The trouble in the East Vail neighborhood came to a head in the summer of 2016. Construction at Vail Mountain School closed the parking lot for the season. That put a number of parked cars on the frontage road, as well as in the neighborhood near the trailhead.
The Vail Town Council on Tuesday talked with Holy Cross District Ranger Aaron Mayville about steps this year aimed to ease trail and parking congestion.
At about the top of the list is education. The Vail Police Department and U.S. Forest Service will both work with the town’s information centers, businesses, hotel concierges and others to provide information about both bus service and alternative hikes in the area. The idea, Mayville said, is to disperse some of the current use on the Booth Falls trail to “other, very good hikes” in the East Vail area.
While Booth Falls is an access point to the Eagles Nest Wilderness Area, most of the use is day hikes to the falls. But, Mayville said, his primary task is to try to maintain a balance between day use — including lots of dogs — and preserving the nature of the wilderness.
A bit like Hanging Lake
Trail crowding is becoming a more serious issue throughout the White River National Forest, of which the Holy Cross district is a part. The most serious situation is the trail to Hanging Lake, which starts in Glenwood Canyon. That trail has become so popular that the Forest Service has hired a seasonal ranger to help police the area, and bus service will run hikers into the parking area.

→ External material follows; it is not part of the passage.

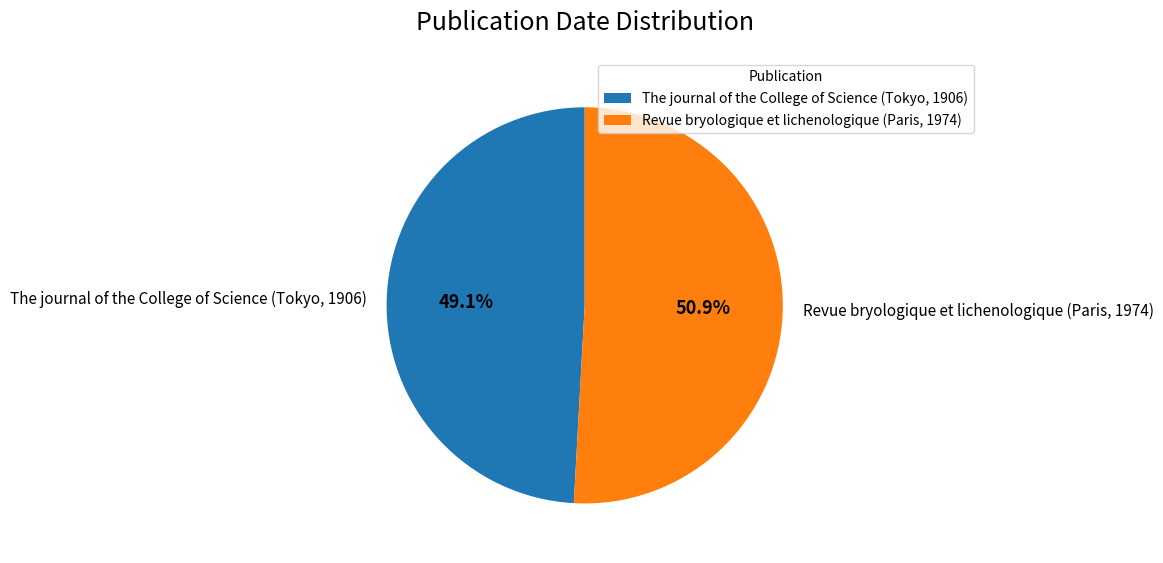

The Revue bryologique et lichenologique (Paris, 1974) slice represents 41% of the pie. True or false?

False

Mayville said one of the biggest problems with Hanging Lake is that there are no nearby alternative trails. A Forest Service handout lists six trails in the Vail area.
Trail traffic can also damage the trails themselves. Mayville said a standard trail is between 18 inches and 24 inches wide. Too much traffic will damage and widen those trails, which are difficult to repair.
Mayville said the local Adopt a Trail program, entering its second season this year, has the potential to help with both repairs and putting uniformed volunteers out on the trail.
But there’s street traffic before there can be trail traffic.
In addition to more signs — particularly about parking restrictions — the town has also beefed up its summer bus service. Town buses will stop near the trailhead every 30 minutes during daytime hours this year.
Vail Police Sgt. Craig Bettis told the council that parking in the area should be less of a problem this year. And, he added, there will be signs, cones and other traffic controls in the neighborhood. Enforcement may include tickets issued in marked no-parking zones.
Inconveniencing guests, residents
The update was good news to council members.
Mayor Dave Chapin noted that traffic last year “was a safety problem, an inconvenience for guests and residents.”
The update was also good news to Steve Prawolzic, of the Booth Falls Homeowners Association.
“It’s nice to hear the council is taking action,” Prawolzic said, complimenting the council for “working on a solution acceptable to the neighborhood.”
Prawolzic told the council that it’s crucial to have officers in the area during high-use periods.
“We have 18 available (parking) spots to handle 300 or 400 people,” he said. It’s essential to de-emphasize driving to the trailhead, Prawolzic added.
“We need to stress that if you’re going to (hike), you have to park in the structures and take the bus,” he said.
Both Forest Service and town officials will monitor traffic and trail use this season. The council should see a report on the summer’s activity in the fall.